The cruciform shape of Christian faith, practice and mission is distilled by Gorman in the sentence, "The cross of Christ reveals a missional, justifying, justice making God and creates a missional, justifying, justice making people." (9) This is a book about particpatory mission or missional particpation, and throughout Gorman expounds Paul's theology by taking with utmost seriousness Paul's vision of human life being caught up into the life of the cruciform triune God. In the power of the Spirit each Christian and each community participates in that life as agents of reconciliation, peacemaking peacemakers, persecuted for their faithfulness to the God of kenotic love and cruciform conciliation as they turn from the idols of the age and demonstrate deepest loyalty to God by their counter-cultural commitment to the new life in Christ.
Quoting Morna Hooker, another pastorally alert Pauline scholar, Gorman spells out what he intends by his title, becoming the gospel. Referring to the "we" of 2 Cor. 5.21m sge argues:
"The we has particular significance for Paul's own understanding of discipleship and ministry, and becomes an invitation tyo others to share in the divine activity. What Christ is to us – righteousness, wisdom, sanctification, redemption – Christians must now be to the world." (6)
What is God up to in the world, what is the missio dei? What happens if we read Paul's letters and interpret his life from the standpoint of the church as a sent community? the answeras to these two questions will take up the next review post. Beyond that Gorman takes us deep into the texts and contexts of several of Paul's letters, exploring and confirming his overall thesis that Paul's view of the gospel assumes a people who, in response to the love of God and the faithfulness of Christ revealed on the cross, and given vital reality throughout creation by the resurrection, become themselves faithful communities.
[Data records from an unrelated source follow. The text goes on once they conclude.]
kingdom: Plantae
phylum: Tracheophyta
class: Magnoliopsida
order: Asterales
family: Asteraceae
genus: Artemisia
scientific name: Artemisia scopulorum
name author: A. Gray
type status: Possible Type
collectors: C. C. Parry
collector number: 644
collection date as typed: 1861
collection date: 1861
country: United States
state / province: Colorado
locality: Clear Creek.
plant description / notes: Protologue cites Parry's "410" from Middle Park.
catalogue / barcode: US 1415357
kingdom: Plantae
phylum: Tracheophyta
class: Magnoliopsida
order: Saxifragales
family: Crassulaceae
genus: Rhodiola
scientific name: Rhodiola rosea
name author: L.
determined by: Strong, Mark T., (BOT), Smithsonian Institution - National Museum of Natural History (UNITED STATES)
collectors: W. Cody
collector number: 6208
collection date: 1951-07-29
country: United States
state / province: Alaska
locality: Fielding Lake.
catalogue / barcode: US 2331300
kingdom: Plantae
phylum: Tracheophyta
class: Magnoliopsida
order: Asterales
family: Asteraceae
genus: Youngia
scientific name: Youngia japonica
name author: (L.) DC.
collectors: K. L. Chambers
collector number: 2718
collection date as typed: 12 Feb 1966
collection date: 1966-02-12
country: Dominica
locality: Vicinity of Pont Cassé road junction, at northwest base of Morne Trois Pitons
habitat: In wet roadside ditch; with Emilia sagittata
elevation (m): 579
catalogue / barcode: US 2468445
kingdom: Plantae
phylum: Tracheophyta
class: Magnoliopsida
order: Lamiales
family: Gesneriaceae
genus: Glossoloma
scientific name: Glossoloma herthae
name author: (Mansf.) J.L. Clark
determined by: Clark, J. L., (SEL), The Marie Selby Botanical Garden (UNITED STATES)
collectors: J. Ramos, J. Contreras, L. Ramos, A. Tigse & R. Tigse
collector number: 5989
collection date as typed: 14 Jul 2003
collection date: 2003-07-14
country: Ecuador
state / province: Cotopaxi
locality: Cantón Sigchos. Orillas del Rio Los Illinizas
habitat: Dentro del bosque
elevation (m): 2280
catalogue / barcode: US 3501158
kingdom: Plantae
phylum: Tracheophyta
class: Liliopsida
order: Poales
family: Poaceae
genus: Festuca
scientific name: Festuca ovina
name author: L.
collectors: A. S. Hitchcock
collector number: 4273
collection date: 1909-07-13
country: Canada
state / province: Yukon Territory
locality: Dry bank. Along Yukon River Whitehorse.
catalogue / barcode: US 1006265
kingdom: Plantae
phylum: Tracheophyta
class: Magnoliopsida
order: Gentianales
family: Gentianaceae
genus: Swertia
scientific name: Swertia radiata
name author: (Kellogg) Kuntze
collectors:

By the power of the Spirit, redeemed into a new creation which is cruciform in shape and energised by resurrection, Christian communities are called to faithfulness, love and hope, embodying the very reality of that cruciform reconciling and renewing love set free into human life, the life of the creation and indeed of the entire cosmos.
If Gorman is right in his overall interpretation of a missional Paul in the service of a missional God, calling into being missional communities of faith and faithfulness, then he is providing a post-Christendom church with a theology of mission adequate to our condition. A church haemorraging confidence as quickly as members, which despite desperate attempts at cultural adjustment and accommodation is being increasingly pushed to the peripheries of post-modern culture, and urgently needs to rediscover, and recover, its own raison d'etre. By focusing on God's purpose for the church, and embedding that in the biblical narrative of Christ crucified and risen, and affirming communities called into being to re-present and participate in that same cruciform, reconciling kenotic love – that is to begin to give the church back its true existence, and that is what Gorman aims to achieve. As participants in the divine nature, as those who through the astonishing exchange of redemptive love, each church recovers its own true value as created by God, its own mission which is essentially, and necessarily different from the cultural icons of 21st century Western society. That difference will inevitably lead to persecution, almost in proportion to a community's faithfulness to and faith in Christ. This book is about spelling out the nature of that difference as seen in some of the earliest communities in the New Testament.